## [Passage fourni]

J’ai demandé parfois, quand j’y repensais, à des gens plus éduqués que moi. En résidence à l’IMEC j’ai cherché dans la bibliothèque, si grande, si magnifique, les recueils de Supervielle. Je suis montée dans les étages, tout en haut, sous la voûte de l’abbaye, là où toutes les revues sont rangées par ordre alphabétique, je ne l’ai pas trouvé.
Il y a quelques mois, ça m’est revenu ce poème, l’existence, quelque part, de ce poème. J’ai cherché et cherché encore. Je me suis demandé si je n’avais pas rêvé, réinventé un souvenir.
Enfin, ça fait longtemps que ça dure pour moi cette histoire là, plus d’un demi-siècle maintenant. Je ne sais pas pourquoi ça résonne tellement. « Nous creusâmes ensemble nos fosses pour la nuit. » Le symbole de la solitude. La finitude. L’être humain si fragile, si animal. Je n’ai pas les capacités intellectuelles de dire pourquoi ça m’avait transpercée, et ça continue.

## [Extraits de données]

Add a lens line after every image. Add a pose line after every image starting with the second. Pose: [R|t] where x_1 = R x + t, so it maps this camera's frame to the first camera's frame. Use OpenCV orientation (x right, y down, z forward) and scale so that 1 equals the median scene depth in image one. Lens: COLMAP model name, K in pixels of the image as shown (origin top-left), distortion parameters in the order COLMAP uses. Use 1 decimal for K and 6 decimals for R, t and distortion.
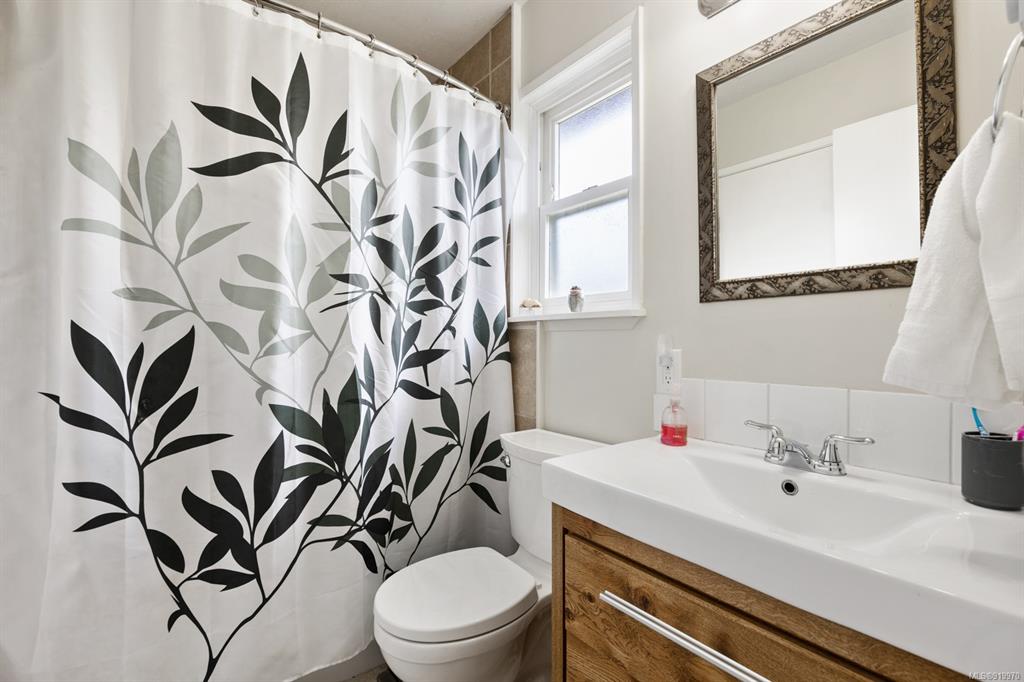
---
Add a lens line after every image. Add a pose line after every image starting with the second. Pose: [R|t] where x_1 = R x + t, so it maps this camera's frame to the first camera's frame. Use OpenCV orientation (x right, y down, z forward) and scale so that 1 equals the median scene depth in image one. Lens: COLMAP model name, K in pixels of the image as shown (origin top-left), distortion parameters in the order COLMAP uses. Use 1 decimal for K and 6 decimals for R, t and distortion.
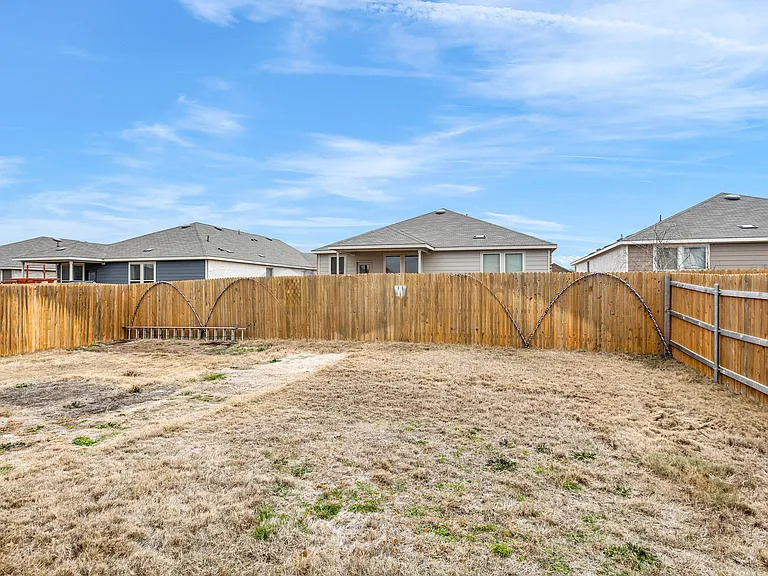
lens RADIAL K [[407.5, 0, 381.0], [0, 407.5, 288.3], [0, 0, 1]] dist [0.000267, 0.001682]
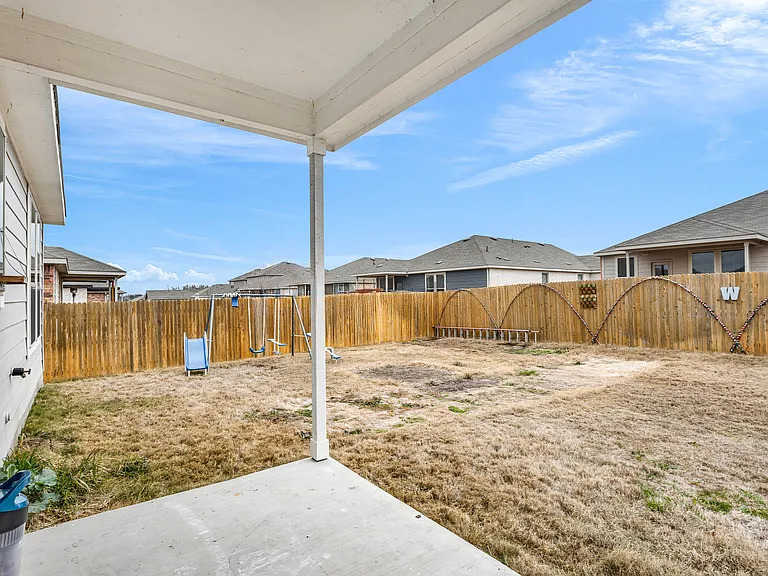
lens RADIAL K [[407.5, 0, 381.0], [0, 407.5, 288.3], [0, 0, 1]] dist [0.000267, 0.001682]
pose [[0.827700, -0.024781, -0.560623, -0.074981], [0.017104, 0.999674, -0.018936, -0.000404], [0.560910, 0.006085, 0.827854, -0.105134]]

## [Tâches à réaliser]
A) Selon le passage sur le poème de Supervielle, depuis combien de temps cette histoire dure-t-elle ?
B) Rédigez la suite du passage sur le poème de Supervielle en reprenant après sa dernière phrase.
Les enregistrements n'ont aucun rapport avec le passage sur le poème de Supervielle.

## [Réponses de l'exercice]
A) Plus d'un demi-siècle.

B)
Ce matin (levée à 5h20, comme souvent), comme j’y repensais, j’ai cherché et cherché encore. Un seul résultat (entre temps, google me demandait si je ne voulais pas chercher fesses au lieu de fosses ?). Un seul résultat vers un pdf qui a mis longtemps à s’ouvrir sur mon ipad, au moins cinq ou six minutes (mon ipad est vieux, sa mémoire doit saturer). J’allais abandonner car ce pdf était celui d’une revue d’Amérique du sud, ALFAR, 1932, dans une langue que je ne maîtrise pas. J’ai survolé les pages, des publicités (Cada tarro de café El Chana, contiene 1.000 gramos neo de café, y un finisimo vaso como obsequio). J’ai fermé le pdf. Tant pis. Et puis je l’ai rouvert quand même. Et là je l’ai trouvé. Ensuite j’ai lu la mention La direcciòn de esta revista no devuelve los originales ni sostiene correspondencia acerca de éllos, publicando solamente trabajos rigurosamente inéditos.
Je ne peux toujours pas dire comment j’ai eu accès à ce poème au commencement. Mais il est là maintenant. Je comprends qu’il ne soit pas considéré comme un poème fondateur, comme « Je m’en allais, les poings dans mes poches crevées ». Mais il l’est pour moi d’une certaine façon.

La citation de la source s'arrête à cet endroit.